Indian Potash Ltd had built a solid reputation over the years in India's agri-input and industrial supply space. But like many established enterprises, they reached a point where leadership wanted to do something different — enter a new manufacturing segment with real long-term potential, rather than doubling down on familiar ground.
The challenge wasn't ambition. It was information. Where exactly should they invest? What product made sense given their location in Tamil Nadu, their supply chain strengths, and their appetite for a scalable, export-ready business? They didn't have an internal team equipped to answer those questions with the kind of technical and financial depth a decision of this size demands.
That's when they came to NPCS.
After a structured assessment of the industrial landscape — raw material availability in the region, domestic demand gaps, import substitution potential, and end-market growth trends — NPCS identified citric acid manufacturing as the right fit. It's the world's most widely consumed organic acid, with buyers across food processing, pharmaceuticals, cosmetics, detergents, and construction chemicals. India imports a substantial portion of its requirement, largely from China and Europe — which means a well-positioned domestic producer walks into a market that already needs them.

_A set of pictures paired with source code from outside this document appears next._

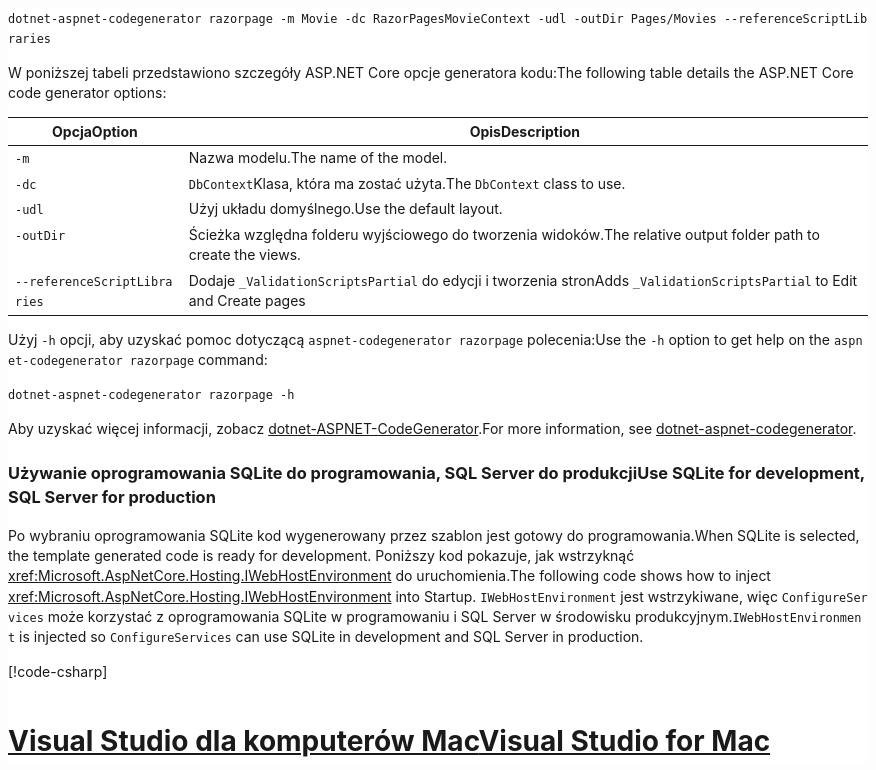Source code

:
   ```dotnetcli
  dotnet-aspnet-codegenerator razorpage -m Movie -dc RazorPagesMovieContext -udl -outDir Pages/Movies --referenceScriptLibraries
  ```

<a name="codegenerator"></a> <span data-ttu-id="e509c-365">W poniższej tabeli przedstawiono szczegóły ASP.NET Core opcje generatora kodu:</span><span class="sxs-lookup"><span data-stu-id="e509c-365">The following table details the ASP.NET Core code generator options:</span></span>

| <span data-ttu-id="e509c-366">Opcja</span><span class="sxs-lookup"><span data-stu-id="e509c-366">Option</span></span>               | <span data-ttu-id="e509c-367">Opis</span><span class="sxs-lookup"><span data-stu-id="e509c-367">Description</span></span>|
| ----------------- | ------------ |
| `-m`  | <span data-ttu-id="e509c-368">Nazwa modelu.</span><span class="sxs-lookup"><span data-stu-id="e509c-368">The name of the model.</span></span> |
| `-dc`  | <span data-ttu-id="e509c-369">`DbContext`Klasa, która ma zostać użyta.</span><span class="sxs-lookup"><span data-stu-id="e509c-369">The `DbContext` class to use.</span></span> |
| `-udl` | <span data-ttu-id="e509c-370">Użyj układu domyślnego.</span><span class="sxs-lookup"><span data-stu-id="e509c-370">Use the default layout.</span></span> |
| `-outDir` | <span data-ttu-id="e509c-371">Ścieżka względna folderu wyjściowego do tworzenia widoków.</span><span class="sxs-lookup"><span data-stu-id="e509c-371">The relative output folder path to create the views.</span></span> |
| `--referenceScriptLibraries` | <span data-ttu-id="e509c-372">Dodaje `_ValidationScriptsPartial` do edycji i tworzenia stron</span><span class="sxs-lookup"><span data-stu-id="e509c-372">Adds `_ValidationScriptsPartial` to Edit and Create pages</span></span> |

<span data-ttu-id="e509c-373">Użyj `-h` opcji, aby uzyskać pomoc dotyczącą `aspnet-codegenerator razorpage` polecenia:</span><span class="sxs-lookup"><span data-stu-id="e509c-373">Use the `-h` option to get help on the `aspnet-codegenerator razorpage` command:</span></span>

```dotnetcli
dotnet-aspnet-codegenerator razorpage -h
```

<span data-ttu-id="e509c-374">Aby uzyskać więcej informacji, zobacz [dotnet-ASPNET-CodeGenerator](xref:fundamentals/tools/dotnet-aspnet-codegenerator).</span><span class="sxs-lookup"><span data-stu-id="e509c-374">For more information, see [dotnet-aspnet-codegenerator](xref:fundamentals/tools/dotnet-aspnet-codegenerator).</span></span>

### <a name="use-sqlite-for-development-sql-server-for-production"></a><span data-ttu-id="e509c-375">Używanie oprogramowania SQLite do programowania, SQL Server do produkcji</span><span class="sxs-lookup"><span data-stu-id="e509c-375">Use SQLite for development, SQL Server for production</span></span>

<span data-ttu-id="e509c-376">Po wybraniu oprogramowania SQLite kod wygenerowany przez szablon jest gotowy do programowania.</span><span class="sxs-lookup"><span data-stu-id="e509c-376">When SQLite is selected, the template generated code is ready for development.</span></span> <span data-ttu-id="e509c-377">Poniższy kod pokazuje, jak wstrzyknąć <xref:Microsoft.AspNetCore.Hosting.IWebHostEnvironment> do uruchomienia.</span><span class="sxs-lookup"><span data-stu-id="e509c-377">The following code shows how to inject <xref:Microsoft.AspNetCore.Hosting.IWebHostEnvironment> into Startup.</span></span> <span data-ttu-id="e509c-378">`IWebHostEnvironment` jest wstrzykiwane, więc `ConfigureServices` może korzystać z oprogramowania SQLite w programowaniu i SQL Server w środowisku produkcyjnym.</span><span class="sxs-lookup"><span data-stu-id="e509c-378">`IWebHostEnvironment` is injected so `ConfigureServices` can use SQLite in development and SQL Server in production.</span></span>

[!code-csharp[](~/includes/RP/code/StartupDevProd.cs?name=snippet&highlight=5,10,14)]

# <a name="visual-studio-for-mac"></a>[<span data-ttu-id="e509c-379">Visual Studio dla komputerów Mac</span><span class="sxs-lookup"><span data-stu-id="e509c-379">Visual Studio for Mac</span></span>](#tab/visual-studio-mac)
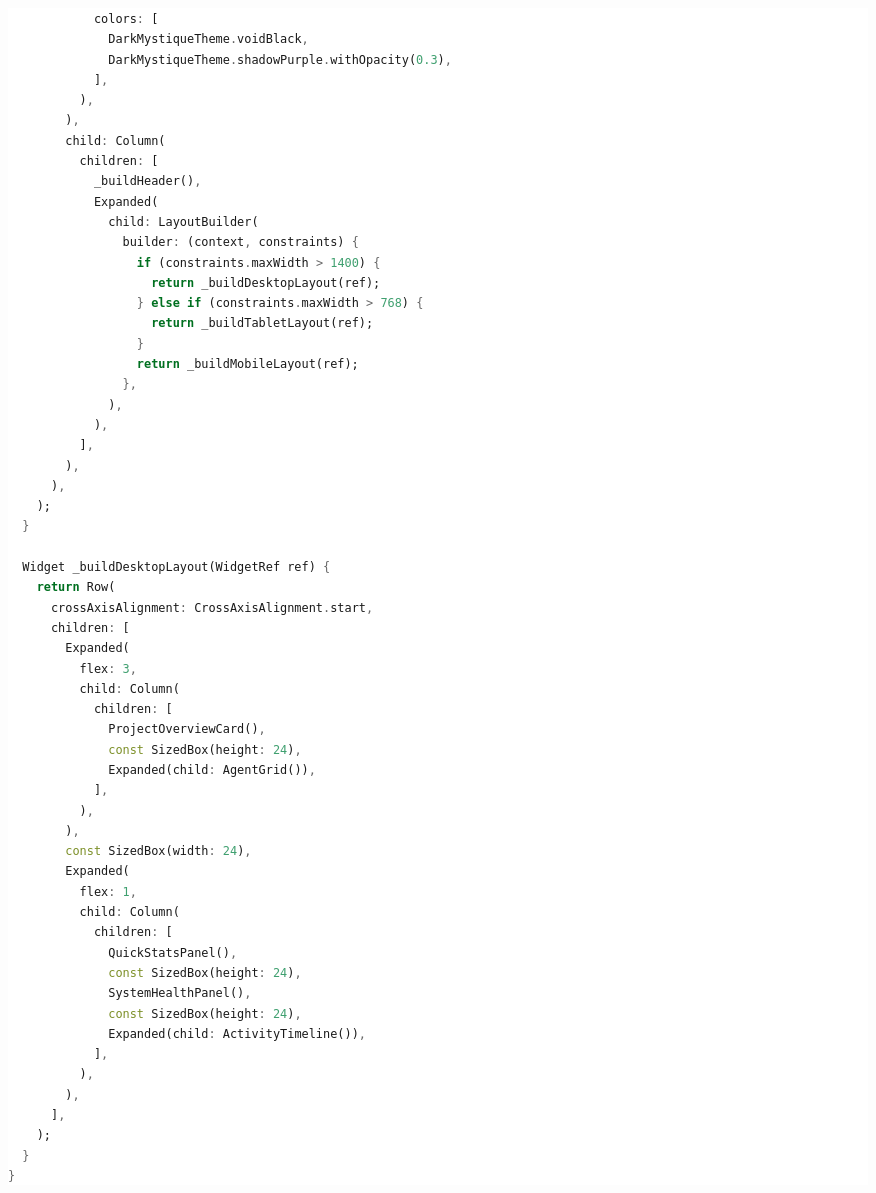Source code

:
 ```dart
            colors: [
              DarkMystiqueTheme.voidBlack,
              DarkMystiqueTheme.shadowPurple.withOpacity(0.3),
            ],
          ),
        ),
        child: Column(
          children: [
            _buildHeader(),
            Expanded(
              child: LayoutBuilder(
                builder: (context, constraints) {
                  if (constraints.maxWidth > 1400) {
                    return _buildDesktopLayout(ref);
                  } else if (constraints.maxWidth > 768) {
                    return _buildTabletLayout(ref);
                  }
                  return _buildMobileLayout(ref);
                },
              ),
            ),
          ],
        ),
      ),
    );
  }

  Widget _buildDesktopLayout(WidgetRef ref) {
    return Row(
      crossAxisAlignment: CrossAxisAlignment.start,
      children: [
        Expanded(
          flex: 3,
          child: Column(
            children: [
              ProjectOverviewCard(),
              const SizedBox(height: 24),
              Expanded(child: AgentGrid()),
            ],
          ),
        ),
        const SizedBox(width: 24),
        Expanded(
          flex: 1,
          child: Column(
            children: [
              QuickStatsPanel(),
              const SizedBox(height: 24),
              SystemHealthPanel(),
              const SizedBox(height: 24),
              Expanded(child: ActivityTimeline()),
            ],
          ),
        ),
      ],
    );
  }
}
```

The engagement covered everything the client needed to make a confident decision: full process design for the submerged fermentation route using Aspergillus niger, plant layout and capacity planning, machinery identification, raw material sourcing strategy (molasses and maize substrates are readily available locally), CAPEX and OPEX estimation, IRR and payback modeling, regulatory roadmap, and effluent treatment planning.
The work was structured across a 14-week timeline with clear phase-wise milestones — from initial opportunity assessment through technical feasibility, financial modeling, and final DPR compilation. By the end, Indian Potash Ltd had a bankable, investor-grade project report covering every dimension of the proposed manufacturing unit. More importantly, they had the clarity to move forward.
The project has since been approved for execution. The Coimbatore plant is being set up to serve both domestic buyers and export markets across Asia, the Middle East, and Africa — with a production process that aligns with growing global preference for fermentation-based organic acids over synthetic alternatives.